MacLaren’s story echoes that of Corporal Catherine Galliford, who filed a claim of being sexually harassed by her male superiors during her 16 year career with the RCMP. She alleges that her supervisor harassed her as a young RCMP constable in Maple Ridge in the late 1970s.
“He would, for eight hours, on the shift, tell me that if I was friendly, if we had a relationship, it would be good for my career because he was doing my assessment.”
“Years later, nothing has changed,” MacLean told the Nanaimo News Bulletin. “This systemic culture in the RCMP of harassment and not accepting these women as equals has to stop.”
This happened in Canada?
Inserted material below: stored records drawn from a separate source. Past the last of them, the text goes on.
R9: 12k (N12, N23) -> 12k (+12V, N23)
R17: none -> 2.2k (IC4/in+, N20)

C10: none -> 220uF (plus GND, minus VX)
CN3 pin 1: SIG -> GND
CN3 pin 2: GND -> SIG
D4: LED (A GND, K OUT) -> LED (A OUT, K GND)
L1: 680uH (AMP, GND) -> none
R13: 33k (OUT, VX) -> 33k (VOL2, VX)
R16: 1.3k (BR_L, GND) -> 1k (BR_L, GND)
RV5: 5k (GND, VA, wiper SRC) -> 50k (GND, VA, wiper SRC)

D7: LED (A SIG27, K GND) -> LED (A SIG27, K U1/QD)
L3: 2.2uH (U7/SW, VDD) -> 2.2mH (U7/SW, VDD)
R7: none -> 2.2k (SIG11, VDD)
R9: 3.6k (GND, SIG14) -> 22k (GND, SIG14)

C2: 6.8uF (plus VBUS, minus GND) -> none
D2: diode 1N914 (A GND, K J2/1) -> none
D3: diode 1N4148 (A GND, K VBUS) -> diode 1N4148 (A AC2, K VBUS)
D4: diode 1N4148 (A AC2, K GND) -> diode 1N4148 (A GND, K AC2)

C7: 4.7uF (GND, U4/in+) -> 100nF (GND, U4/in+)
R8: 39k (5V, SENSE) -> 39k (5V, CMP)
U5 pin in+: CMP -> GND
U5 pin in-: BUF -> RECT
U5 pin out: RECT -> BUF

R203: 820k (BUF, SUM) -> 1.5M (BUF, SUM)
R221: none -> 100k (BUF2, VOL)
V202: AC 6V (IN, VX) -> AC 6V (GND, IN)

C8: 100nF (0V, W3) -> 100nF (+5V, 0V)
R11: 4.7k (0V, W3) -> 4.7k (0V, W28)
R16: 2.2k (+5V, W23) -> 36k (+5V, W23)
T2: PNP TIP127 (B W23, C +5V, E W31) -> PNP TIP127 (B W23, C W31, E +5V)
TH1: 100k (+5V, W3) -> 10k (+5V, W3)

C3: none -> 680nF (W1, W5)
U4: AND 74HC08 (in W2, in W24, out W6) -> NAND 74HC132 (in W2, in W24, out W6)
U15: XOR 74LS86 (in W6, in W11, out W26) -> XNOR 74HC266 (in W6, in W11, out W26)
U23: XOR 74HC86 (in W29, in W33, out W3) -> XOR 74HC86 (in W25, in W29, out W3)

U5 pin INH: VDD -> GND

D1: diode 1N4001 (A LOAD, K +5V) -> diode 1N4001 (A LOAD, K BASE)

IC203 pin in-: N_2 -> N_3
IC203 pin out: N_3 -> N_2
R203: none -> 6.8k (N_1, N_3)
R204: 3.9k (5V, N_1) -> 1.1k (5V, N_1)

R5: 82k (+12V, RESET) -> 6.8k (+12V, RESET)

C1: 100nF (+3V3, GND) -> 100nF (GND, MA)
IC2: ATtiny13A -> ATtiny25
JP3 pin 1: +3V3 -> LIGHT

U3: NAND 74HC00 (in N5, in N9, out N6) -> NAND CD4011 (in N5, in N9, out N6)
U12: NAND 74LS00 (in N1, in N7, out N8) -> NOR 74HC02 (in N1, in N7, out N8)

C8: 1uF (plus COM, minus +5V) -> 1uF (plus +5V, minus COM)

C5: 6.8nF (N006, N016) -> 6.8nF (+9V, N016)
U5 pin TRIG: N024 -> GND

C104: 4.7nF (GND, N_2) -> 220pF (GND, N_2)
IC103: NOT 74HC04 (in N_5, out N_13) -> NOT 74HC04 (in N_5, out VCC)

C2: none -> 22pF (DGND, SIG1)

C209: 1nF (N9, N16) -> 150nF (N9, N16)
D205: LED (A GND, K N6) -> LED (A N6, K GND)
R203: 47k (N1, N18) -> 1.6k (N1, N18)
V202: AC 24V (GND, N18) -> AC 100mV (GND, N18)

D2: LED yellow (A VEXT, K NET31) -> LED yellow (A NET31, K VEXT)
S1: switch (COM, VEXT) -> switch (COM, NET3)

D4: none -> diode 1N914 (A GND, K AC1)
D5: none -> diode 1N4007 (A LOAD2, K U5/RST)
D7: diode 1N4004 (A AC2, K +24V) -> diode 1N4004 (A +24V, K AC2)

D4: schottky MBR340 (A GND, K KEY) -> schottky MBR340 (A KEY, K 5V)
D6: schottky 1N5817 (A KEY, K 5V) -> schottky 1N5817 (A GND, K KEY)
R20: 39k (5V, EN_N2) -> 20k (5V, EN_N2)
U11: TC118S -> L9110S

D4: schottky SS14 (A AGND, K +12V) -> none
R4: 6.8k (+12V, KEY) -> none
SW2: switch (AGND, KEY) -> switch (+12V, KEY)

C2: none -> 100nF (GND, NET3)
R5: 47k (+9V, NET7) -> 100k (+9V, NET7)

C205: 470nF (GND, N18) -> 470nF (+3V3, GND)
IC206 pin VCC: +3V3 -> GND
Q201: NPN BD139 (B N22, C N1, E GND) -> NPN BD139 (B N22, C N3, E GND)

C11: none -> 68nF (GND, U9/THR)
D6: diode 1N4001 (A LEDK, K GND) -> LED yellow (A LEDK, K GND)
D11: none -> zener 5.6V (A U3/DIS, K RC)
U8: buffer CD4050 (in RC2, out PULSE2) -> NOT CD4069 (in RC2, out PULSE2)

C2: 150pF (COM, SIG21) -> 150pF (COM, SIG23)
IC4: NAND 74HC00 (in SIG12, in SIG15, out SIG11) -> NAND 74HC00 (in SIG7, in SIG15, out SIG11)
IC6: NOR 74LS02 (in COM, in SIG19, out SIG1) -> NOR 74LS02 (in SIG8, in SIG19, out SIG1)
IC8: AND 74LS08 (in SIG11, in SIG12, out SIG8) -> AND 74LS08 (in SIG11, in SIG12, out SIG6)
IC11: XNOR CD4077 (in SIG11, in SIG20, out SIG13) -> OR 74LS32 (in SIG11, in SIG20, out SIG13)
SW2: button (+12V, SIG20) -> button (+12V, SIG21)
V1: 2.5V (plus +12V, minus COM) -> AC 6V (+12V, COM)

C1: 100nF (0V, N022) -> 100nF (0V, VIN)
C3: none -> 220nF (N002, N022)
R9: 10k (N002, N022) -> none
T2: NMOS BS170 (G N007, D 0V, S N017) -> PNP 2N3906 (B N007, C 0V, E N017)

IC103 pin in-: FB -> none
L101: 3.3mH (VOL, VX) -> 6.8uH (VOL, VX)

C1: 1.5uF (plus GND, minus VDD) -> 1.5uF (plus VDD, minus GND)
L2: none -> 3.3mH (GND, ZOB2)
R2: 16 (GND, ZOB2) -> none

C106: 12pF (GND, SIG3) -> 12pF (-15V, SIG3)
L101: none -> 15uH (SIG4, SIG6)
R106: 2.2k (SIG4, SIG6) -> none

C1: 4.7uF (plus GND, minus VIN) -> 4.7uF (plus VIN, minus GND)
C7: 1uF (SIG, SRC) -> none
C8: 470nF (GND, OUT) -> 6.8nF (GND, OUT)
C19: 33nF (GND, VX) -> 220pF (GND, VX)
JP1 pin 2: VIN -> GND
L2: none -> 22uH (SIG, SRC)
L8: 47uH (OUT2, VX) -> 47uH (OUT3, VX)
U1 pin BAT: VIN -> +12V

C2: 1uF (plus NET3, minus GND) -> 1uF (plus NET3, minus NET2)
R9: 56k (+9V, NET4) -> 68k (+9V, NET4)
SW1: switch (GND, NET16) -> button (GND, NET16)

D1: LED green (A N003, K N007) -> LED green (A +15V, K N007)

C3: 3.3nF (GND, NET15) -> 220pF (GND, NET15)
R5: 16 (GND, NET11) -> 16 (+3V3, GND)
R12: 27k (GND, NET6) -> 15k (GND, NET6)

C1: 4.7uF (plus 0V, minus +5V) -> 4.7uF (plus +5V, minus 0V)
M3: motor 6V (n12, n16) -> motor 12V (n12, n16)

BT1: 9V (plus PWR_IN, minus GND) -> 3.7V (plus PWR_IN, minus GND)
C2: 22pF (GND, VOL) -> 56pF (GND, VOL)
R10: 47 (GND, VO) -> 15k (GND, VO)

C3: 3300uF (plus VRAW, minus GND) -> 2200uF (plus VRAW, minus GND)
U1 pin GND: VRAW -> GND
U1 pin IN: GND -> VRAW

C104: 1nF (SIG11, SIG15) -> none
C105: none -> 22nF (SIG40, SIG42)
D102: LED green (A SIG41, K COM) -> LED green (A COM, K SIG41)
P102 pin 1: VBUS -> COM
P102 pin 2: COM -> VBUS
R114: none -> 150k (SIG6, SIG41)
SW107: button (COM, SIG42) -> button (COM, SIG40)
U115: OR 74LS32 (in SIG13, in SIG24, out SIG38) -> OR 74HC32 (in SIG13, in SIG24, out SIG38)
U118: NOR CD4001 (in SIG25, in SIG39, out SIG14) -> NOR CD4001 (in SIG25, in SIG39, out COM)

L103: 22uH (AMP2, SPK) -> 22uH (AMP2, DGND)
Again, I’ve to ask the question: would the accused blame and attack the victims as the governments of Canada and BC did in their joint response (pdf) to Galliford’s claim?
Both governments claimed that Galliford “had a drinking problem.” One she’d “no interest in dealing with.” They claimed that she “failed to follow through on treatment she signed up for.” And that she “had plenty of opportunities to make grievance claims over the years, and never did.”
In an opinion piece published by the Ottawa Citizen this week, Senator Colin Kenny posited that: “When it comes to harassment at the RCMP, sex is only the tip of the iceberg.”
Canadians are watching. We expect real answers.